Ce qui peut éventuellement justifier en partie le scénario du Maître d'armes, c'est deux choses : l'expansion de l'imprimerie à cette époque qui donne à l'écrit un impact alors inédit, et l'arrivée du protestantisme, qui prétend multiplier des traductions de la Bible plus fidèles que celles de l'Eglise, et appuie toute sa dialectique sur des supposés mensonges véhiculés par l'Eglise pour asseoir son pouvoir abusif sur les masses ignorantes. C'est tellement insultant pour le peuple de penser qu'il était suffisamment débile pour se laisser instrumentaliser par des "élites intellectuelles" sans s'en rendre compte qu'on ne va pas trop s'étendre là-dessus...

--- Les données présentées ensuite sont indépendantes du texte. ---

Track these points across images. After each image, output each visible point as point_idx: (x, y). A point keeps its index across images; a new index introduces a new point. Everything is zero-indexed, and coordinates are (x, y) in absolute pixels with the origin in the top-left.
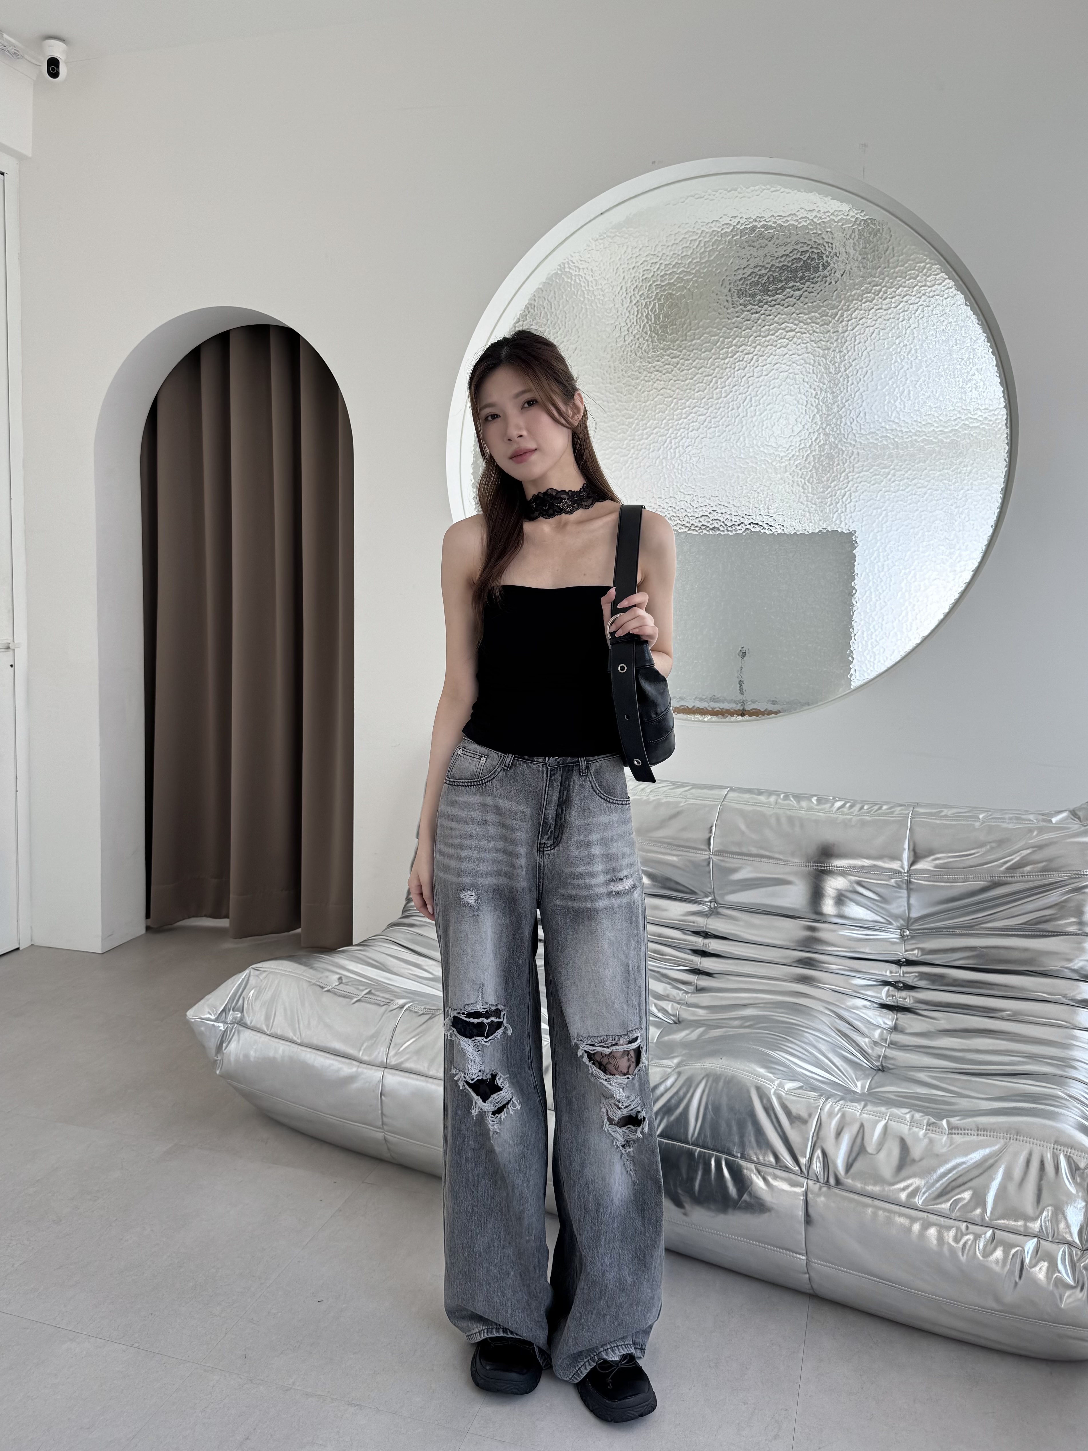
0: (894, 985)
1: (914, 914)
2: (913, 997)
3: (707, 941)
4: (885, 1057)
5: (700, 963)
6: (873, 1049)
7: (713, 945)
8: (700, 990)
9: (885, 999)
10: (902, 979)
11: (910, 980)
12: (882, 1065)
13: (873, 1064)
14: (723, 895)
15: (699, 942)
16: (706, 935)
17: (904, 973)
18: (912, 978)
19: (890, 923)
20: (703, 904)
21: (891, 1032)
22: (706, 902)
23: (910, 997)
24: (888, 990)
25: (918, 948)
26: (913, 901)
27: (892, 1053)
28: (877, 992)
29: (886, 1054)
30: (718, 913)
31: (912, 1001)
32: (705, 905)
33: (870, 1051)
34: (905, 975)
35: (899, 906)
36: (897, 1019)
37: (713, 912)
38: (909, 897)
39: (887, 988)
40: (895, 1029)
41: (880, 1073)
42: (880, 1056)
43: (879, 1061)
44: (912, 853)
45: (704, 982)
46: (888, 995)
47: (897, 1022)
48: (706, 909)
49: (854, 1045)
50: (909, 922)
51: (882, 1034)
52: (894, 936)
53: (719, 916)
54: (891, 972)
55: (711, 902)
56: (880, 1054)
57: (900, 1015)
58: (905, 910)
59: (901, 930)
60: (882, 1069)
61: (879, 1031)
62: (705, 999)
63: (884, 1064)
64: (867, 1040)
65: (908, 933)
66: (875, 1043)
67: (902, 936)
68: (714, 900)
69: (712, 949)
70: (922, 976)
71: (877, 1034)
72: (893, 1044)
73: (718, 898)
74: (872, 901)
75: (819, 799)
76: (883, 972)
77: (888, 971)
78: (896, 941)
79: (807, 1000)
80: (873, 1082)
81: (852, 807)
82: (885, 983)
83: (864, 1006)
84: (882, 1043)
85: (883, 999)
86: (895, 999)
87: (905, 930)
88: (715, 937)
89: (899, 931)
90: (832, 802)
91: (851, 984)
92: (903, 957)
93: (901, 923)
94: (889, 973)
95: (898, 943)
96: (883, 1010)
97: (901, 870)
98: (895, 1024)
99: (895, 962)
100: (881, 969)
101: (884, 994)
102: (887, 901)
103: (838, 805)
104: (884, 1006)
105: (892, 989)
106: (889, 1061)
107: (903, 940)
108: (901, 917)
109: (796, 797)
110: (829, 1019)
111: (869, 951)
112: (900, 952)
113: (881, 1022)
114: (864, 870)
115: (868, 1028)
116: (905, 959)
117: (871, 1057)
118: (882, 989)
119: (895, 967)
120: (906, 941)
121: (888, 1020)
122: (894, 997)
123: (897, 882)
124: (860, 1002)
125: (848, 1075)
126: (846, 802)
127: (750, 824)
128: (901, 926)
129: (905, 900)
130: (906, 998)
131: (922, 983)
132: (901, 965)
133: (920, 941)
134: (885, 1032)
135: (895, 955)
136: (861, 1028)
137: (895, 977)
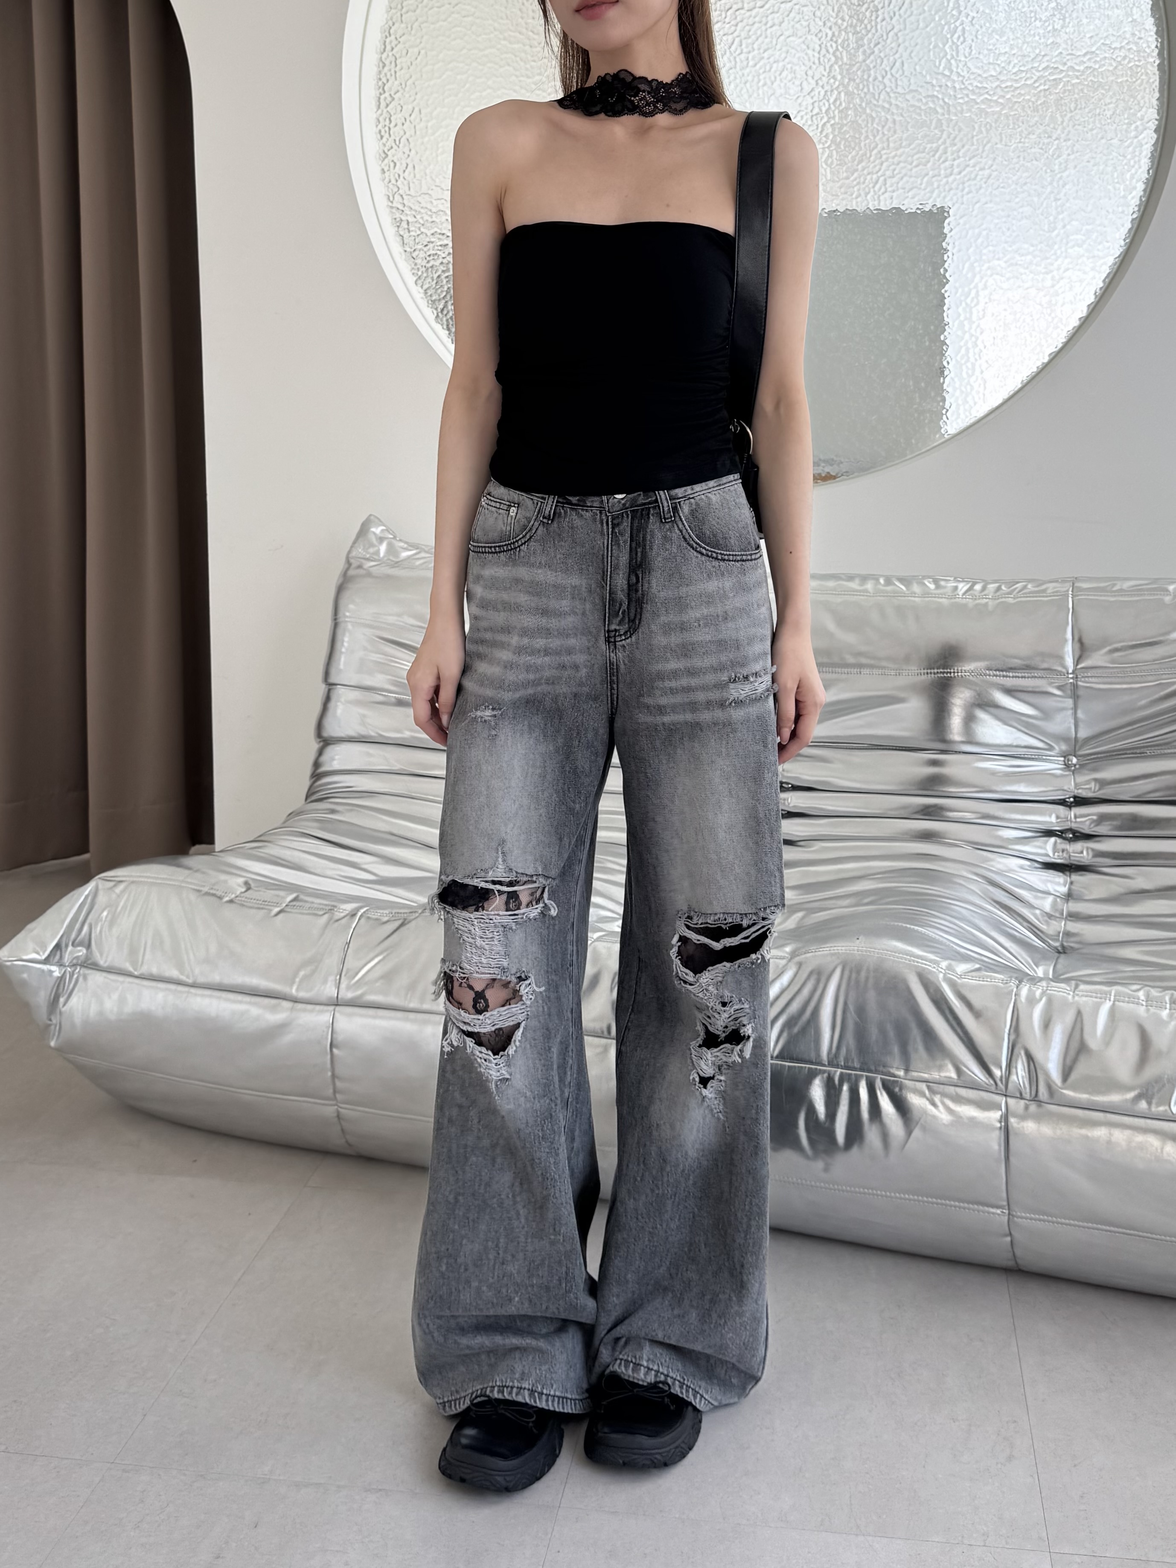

Bref, sur le fond, Le Maître d'armes est un ramassis de bêtises sans nom, dont le seul but est de faire passer les catholiques pour un groupuscule d'extrémistes fanatiques et dangereux. C'est tellement peu nuancé, et donc éloigné de toute vérité historique, qu'on pourrait croire ces bêtises inoffensives si l'obscurantisme dont Dorison se fait le porte-parole ici n'était à ce point répandu dans les esprits contemporains.
Sur la forme, en revanche, je n'ai aucun mal à reconnaître que cette bande dessinée est assez éblouissante. Si je n'apprécie guère le recours permanent à un gore parfois complaisant, le dessin de Joël Parnotte est assez fabuleux. Son trait est extrêmement rigoureux, et même si j'ai toujours eu un peu de mal avec les dessins hyper-réalistes, il crée des images dans lesquelles il fait bon se perdre. Le froid sort des pages pour envahir la pièce, et on a l'impression de recevoir chaque gerbe de sang, on est impliqué à fond dans l'action, globalement bien rendue par des cadrages savamment choisis. Indéniablement, Parnotte excelle dans le grand spectacle, et c'est un régal !
Donc au bilan, Le Maître d'armes est une bande dessinée qui se lit sans déplaisir sur le strict plan narratif, portée par un dessin excellent et un scénario certes trop classique, mais qui se laisse suivre. Simplement, pour apprécier cette bande dessinée, il faudra accepter de grosses compromissions historiques, des compromissions tellement énormes auxquelles on m'excusera, je l'espère, d'être incapable de me résoudre.
En attendant, ça se lit facilement. Aussi facilement que ça s'oubliera.